A local newspaper story detailed the structural problems with the church prior to the start of restoration. The church's open oak roof was unsafe, plaster was falling from its walls and the floor was continuously damp. The window glaze needed work and water came in through the tower, which was cracked and unsafe. In addition, there was neither heat nor light in the building. The restoration of 1891 restored the oak roof, repaired the windows' glaze and freshly re-plastered the church walls. The flooring problem was resolved and repairs were made to the tower where it was deemed necessary. New lighting, a new heating unit and two new windows were installed, as well as a new pulpit altar, lectern and much new seating throughout.

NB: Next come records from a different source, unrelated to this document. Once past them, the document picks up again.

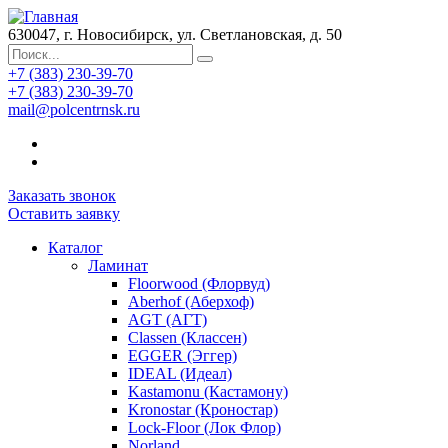
630047, г. Новосибирск, ул. Светлановская, д. 50
+7 (383) 230-39-70
+7 (383) 230-39-70
mail@polcentrnsk.ru
Заказать звонок
Оставить заявку
Каталог
Ламинат
Floorwood (Флорвуд)
Aberhof (Аберхоф)
AGT (АГТ)
Classen (Классен)
EGGER (Эггер)
IDEAL (Идеал)
Kastamonu (Кастамону)
Kronostar (Кроностар)
Lock-Floor (Лок Флор)
Norland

==20th century to present day==
In 1893, the local newspaper published a request for donations to help with additional renovations needed at the church. The story said no provisions were made for control of rain water in the 1891 restoration and it was seeping into the walls from parapets and gutters. The restoration work completed in 1891 also did not include all needed repairs to the tower; it was reported that work on the tower would be postponed because the most immediate need was to control the rain problem. The church received new lighting and a new organ along with other restoration in 1915.

The church was re-plastered in 1996; during this process, the church was stripped of its old coat of plaster, leaving the entire structure bare to stones and mortar. This became an opportunity to do further dating on the building by examining the old mortar. It was thought that the church was constructed some time in the 15th to 16th centuries. but it became apparent that the windows and doors from that time frame were inserted into older walls by examining the mortar. A chancery wall gave evidence of having two lancet windows at one time; this was an indication that at least this portion of the building was constructed in the 13th century. The churchyard wall became a Grade II listed building on 21 December 2004.